0↑'' 4 5 6 isn't an empty character vector, it's an empty character vector vector
 
ngn
8:26 PM
please, whoever starts implementing the next 100 apl-like interpreters in whatever super-cool language, do make the output look like an apl expression. don't print it as "1" when it's really a vector. print ",1". don't print empty. print ",⊂⊂0 0 ' '" or whatever it is with full information about the prototype.
 
again, see ⊃0↑(1 'ab' (2 2⍴'c'2 3'd'))4 5 6 - the result is just the 1st element with leaves changed
 
<phantomics> An empty vector whose type is the empty character vector?
 
no, an empty vector whose would-be element type would be an empty character vector
@ngn roundtripping format is just pure awful for visualizing nested & high-rank arrays
 
<phantomics> Yeah, its prototype is an empty vector
<phantomics> I'll have to think about how to implement that
 
ngn
@dzaima that could be an option, but i think the default must be round-tripping. it helps a lot with learning, and learners don't know how to configure their interpreter yet. the defaults must suit their needs.
 
8:28 PM
and then with you're getting that prototype, so ⊃0↑'' 4 5 6 is an empty character vector
@ngn i'd agree that roundtripping really should be provided, but the default really should be something usable
roundtripping for everything often doesn't suit my needs even now
phantomics: also see ⎕SE.Dyalog.Utils.repObj - round-trip formatting in Dyalog
 
<phantomics> thanks, I'll have to think about how to implement that, arrays can't have an array as a type in CL
 
(about formatting, there's the third option of it being interactive - by default the output is "pretty", but you can examine any previous output - get deeper insight, prototype info, roundtripping code, etc)
 
@dzaima I implemented that for Dyalog.
 
@Adám where?
 
8:37 PM
$HOME/dyalog.18U64.files doesn't exist (and making it doesn't make it work either)
 
:-(
 
RGS
@Adám The "StartupSession" folder in Windows is read by default by APL when the session starts?
 
8:50 PM
@dzaima (but the "pretty" still shouldn't leave out info like whether 1 is a number, vector, matrix, or character.
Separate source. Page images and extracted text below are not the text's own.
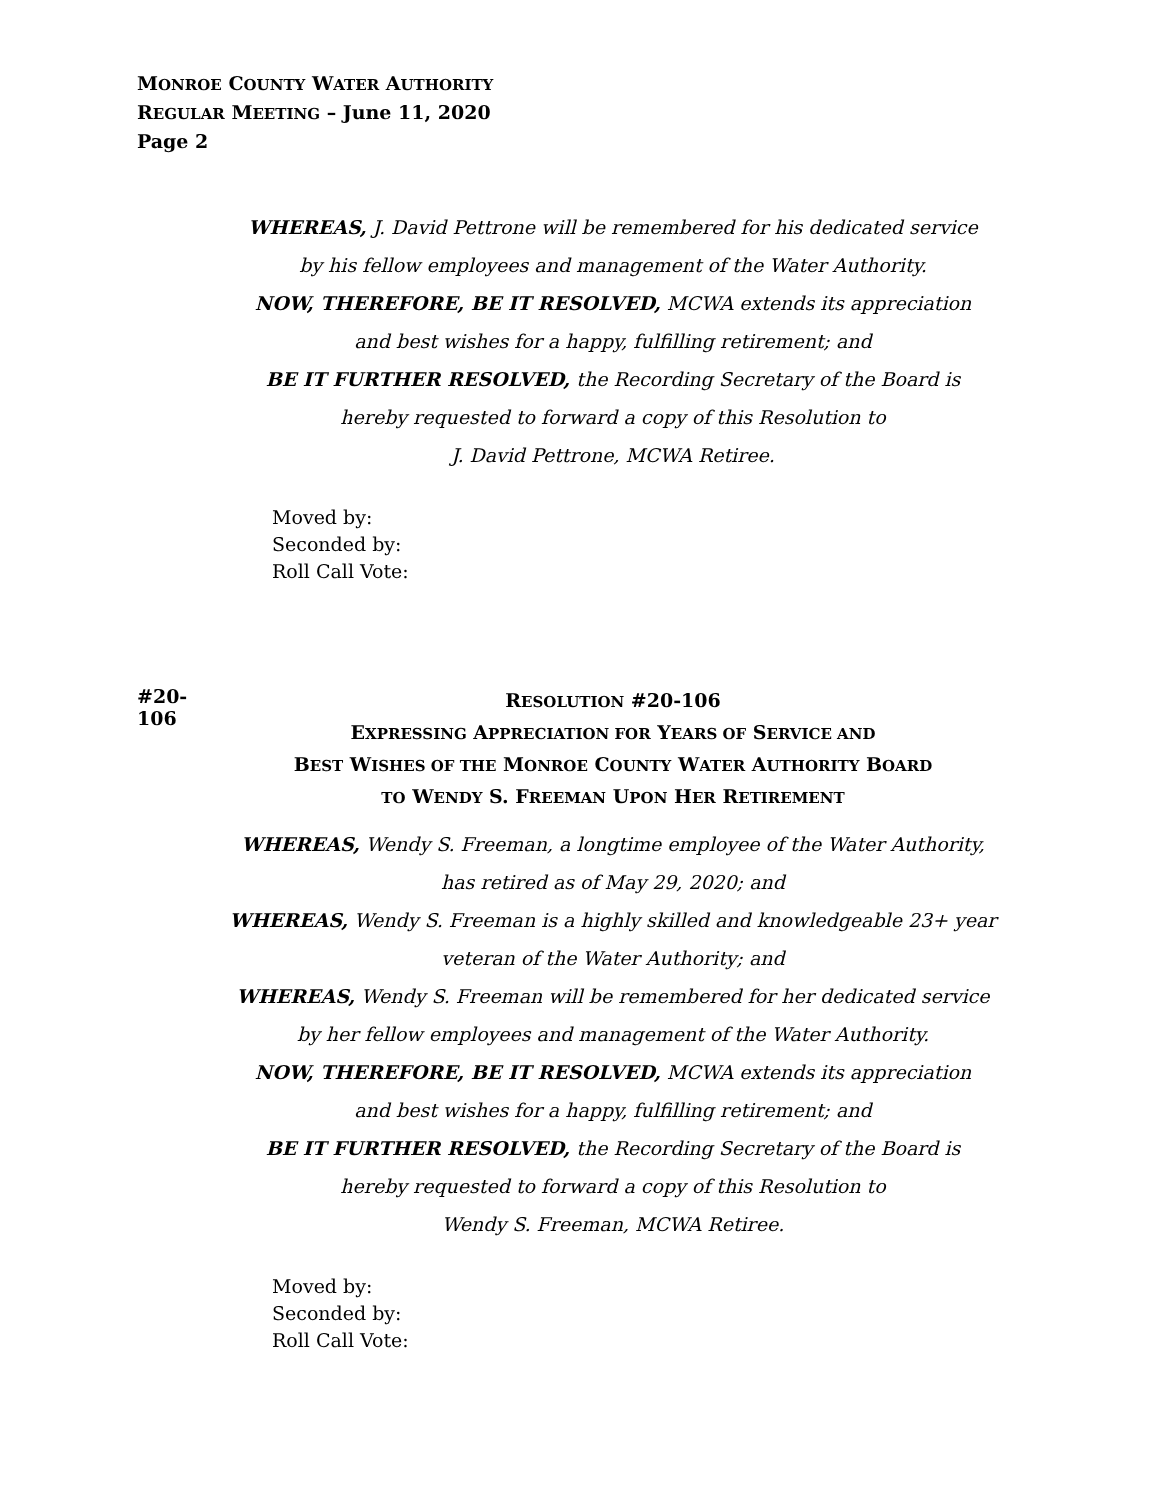MONROE COUNTY WATER AUTHORITY
REGULAR MEETING – June 11, 2020
Page 2
WHEREAS, J. David Pettrone will be remembered for his dedicated service
by his fellow employees and management of the Water Authority.
NOW, THEREFORE, BE IT RESOLVED, MCWA extends its appreciation
and best wishes for a happy, fulfilling retirement; and
BE IT FURTHER RESOLVED, the Recording Secretary of the Board is
hereby requested to forward a copy of this Resolution to
J. David Pettrone, MCWA Retiree.
Moved by:
Seconded by:
Roll Call Vote:
#20-106
RESOLUTION #20-106
EXPRESSING APPRECIATION FOR YEARS OF SERVICE AND
BEST WISHES OF THE MONROE COUNTY WATER AUTHORITY BOARD
TO WENDY S. FREEMAN UPON HER RETIREMENT
WHEREAS, Wendy S. Freeman, a longtime employee of the Water Authority,
has retired as of May 29, 2020; and
WHEREAS, Wendy S. Freeman is a highly skilled and knowledgeable 23+ year
veteran of the Water Authority; and
WHEREAS, Wendy S. Freeman will be remembered for her dedicated service
by her fellow employees and management of the Water Authority.
NOW, THEREFORE, BE IT RESOLVED, MCWA extends its appreciation
and best wishes for a happy, fulfilling retirement; and
BE IT FURTHER RESOLVED, the Recording Secretary of the Board is
hereby requested to forward a copy of this Resolution to
Wendy S. Freeman, MCWA Retiree.
Moved by:
Seconded by:
Roll Call Vote:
Leaving out prototypes is fine imo)
 
9:12 PM
@RGS Yes.
 
RGS
@Adám Ah, as documented here, is that it? So things I have in that folder end up under ⎕SE?
 
@dzaima So you arranged matters until you had $HOME/dyalog.18U64.files/StartupSession/out/init.aplf ?
@RGS Yup.
 
@Adám yep. ⎕SE.out just isn't defined
 
@dzaima Hm, well you can try ]import ⎕SE.out $HOME/dyalog.18U64.files/StartupSession/out
(though you may need to actually use the value of $HOME)
 
@Adám that works (with $HOME expanded obviously)
crucially, you cannot copy the def. It's quite annoying that getting a proper hover/click popup in html is so impossible
 
9:19 PM
@dzaima Wait, what? What is your problem?
 
@Adám like, if i did 0↑(1'a')2 there's no way for me to copy code that gives that result
 
@dzaima Can you not Ctrl+click on the result area, then select and copy as normal?
 
@Adám ah, i didn't read the readme. :p
 
@dzaima At some point (during work hours) I'd like to investigate this. If you're open to a screen share session, I'd appreciate it.
 
9:43 PM
@Adám sure; if strace really displays everything a process accesses, it only ever reads $HOME/.dyalog/* and /opt/mdyalog/…
 
@dzaima What happens if you put "out" into the StartupSession that is a sibling of the dyalog executable?
 
@Adám then it works
 
@dzaima OK, can you edit the startup.dyalog sibling file to the executable? Change the line [52] verSpec←{ into ⎕←verSpec←{ then start APL and let me know what it prints to the session.
 
@Adám hmm, gives /home/dzaima/dyalog.180U64.files
ah, 18 vs 180
 
@dzaima Is $HOME=/home/dzaima?
 
9:55 PM
@Adám yeah
yep, adding the 0 makes it work :D
 
Oh, so that's just a typo in the README. Will fix.
 
and now i'll know to look for a better way to read all file/directory accesses of a process
 
And I'm happy we solved this. Looks like both of my projects work as intended; the Dyalog startup procedure, and "out. G'nite!